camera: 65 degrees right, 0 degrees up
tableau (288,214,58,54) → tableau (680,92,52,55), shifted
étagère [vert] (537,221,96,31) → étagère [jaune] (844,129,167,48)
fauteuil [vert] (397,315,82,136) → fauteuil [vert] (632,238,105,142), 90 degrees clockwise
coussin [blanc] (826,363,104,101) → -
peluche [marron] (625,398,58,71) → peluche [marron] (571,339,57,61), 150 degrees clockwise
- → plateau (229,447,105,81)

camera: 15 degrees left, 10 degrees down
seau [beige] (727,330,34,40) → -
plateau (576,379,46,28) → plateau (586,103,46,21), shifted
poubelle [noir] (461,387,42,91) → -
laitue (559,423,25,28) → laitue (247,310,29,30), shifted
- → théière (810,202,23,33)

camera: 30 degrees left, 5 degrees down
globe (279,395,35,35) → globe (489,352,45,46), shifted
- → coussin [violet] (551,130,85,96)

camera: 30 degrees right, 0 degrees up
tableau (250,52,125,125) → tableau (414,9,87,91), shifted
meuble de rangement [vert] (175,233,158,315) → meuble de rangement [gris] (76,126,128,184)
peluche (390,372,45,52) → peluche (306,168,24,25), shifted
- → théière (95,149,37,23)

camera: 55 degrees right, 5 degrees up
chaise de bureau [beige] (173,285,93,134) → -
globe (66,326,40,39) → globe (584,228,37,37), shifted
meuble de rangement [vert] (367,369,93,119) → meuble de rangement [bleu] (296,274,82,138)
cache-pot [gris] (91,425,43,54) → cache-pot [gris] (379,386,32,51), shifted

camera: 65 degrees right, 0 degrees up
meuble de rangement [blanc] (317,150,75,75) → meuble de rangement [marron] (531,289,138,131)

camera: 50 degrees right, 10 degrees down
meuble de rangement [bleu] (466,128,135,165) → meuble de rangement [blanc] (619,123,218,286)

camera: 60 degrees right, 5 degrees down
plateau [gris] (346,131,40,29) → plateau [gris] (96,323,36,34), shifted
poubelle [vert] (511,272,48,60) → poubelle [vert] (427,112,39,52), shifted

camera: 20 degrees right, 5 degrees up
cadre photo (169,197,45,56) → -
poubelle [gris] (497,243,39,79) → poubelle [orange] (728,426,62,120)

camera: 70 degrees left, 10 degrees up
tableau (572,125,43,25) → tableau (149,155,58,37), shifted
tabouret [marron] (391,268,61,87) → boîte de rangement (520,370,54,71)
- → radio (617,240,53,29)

━━━━━━━━━━

Problem description
Extract the full set of entries word for word.

Result of this task
camera: 65 degrees right, 0 degrees up
tableau (288,214,58,54) → tableau (680,92,52,55), shifted
étagère [vert] (537,221,96,31) → étagère [jaune] (844,129,167,48)
fauteuil [vert] (397,315,82,136) → fauteuil [vert] (632,238,105,142), 90 degrees clockwise
coussin [blanc] (826,363,104,101) → -
peluche [marron] (625,398,58,71) → peluche [marron] (571,339,57,61), 150 degrees clockwise
- → plateau (229,447,105,81)

camera: 15 degrees left, 10 degrees down
seau [beige] (727,330,34,40) → -
plateau (576,379,46,28) → plateau (586,103,46,21), shifted
poubelle [noir] (461,387,42,91) → -
laitue (559,423,25,28) → laitue (247,310,29,30), shifted
- → théière (810,202,23,33)

camera: 30 degrees left, 5 degrees down
globe (279,395,35,35) → globe (489,352,45,46), shifted
- → coussin [violet] (551,130,85,96)

camera: 30 degrees right, 0 degrees up
tableau (250,52,125,125) → tableau (414,9,87,91), shifted
meuble de rangement [vert] (175,233,158,315) → meuble de rangement [gris] (76,126,128,184)
peluche (390,372,45,52) → peluche (306,168,24,25), shifted
- → théière (95,149,37,23)

camera: 55 degrees right, 5 degrees up
chaise de bureau [beige] (173,285,93,134) → -
globe (66,326,40,39) → globe (584,228,37,37), shifted
meuble de rangement [vert] (367,369,93,119) → meuble de rangement [bleu] (296,274,82,138)
cache-pot [gris] (91,425,43,54) → cache-pot [gris] (379,386,32,51), shifted

camera: 65 degrees right, 0 degrees up
meuble de rangement [blanc] (317,150,75,75) → meuble de rangement [marron] (531,289,138,131)

camera: 50 degrees right, 10 degrees down
meuble de rangement [bleu] (466,128,135,165) → meuble de rangement [blanc] (619,123,218,286)

camera: 60 degrees right, 5 degrees down
plateau [gris] (346,131,40,29) → plateau [gris] (96,323,36,34), shifted
poubelle [vert] (511,272,48,60) → poubelle [vert] (427,112,39,52), shifted

camera: 20 degrees right, 5 degrees up
cadre photo (169,197,45,56) → -
poubelle [gris] (497,243,39,79) → poubelle [orange] (728,426,62,120)

camera: 70 degrees left, 10 degrees up
tableau (572,125,43,25) → tableau (149,155,58,37), shifted
tabouret [marron] (391,268,61,87) → boîte de rangement (520,370,54,71)
- → radio (617,240,53,29)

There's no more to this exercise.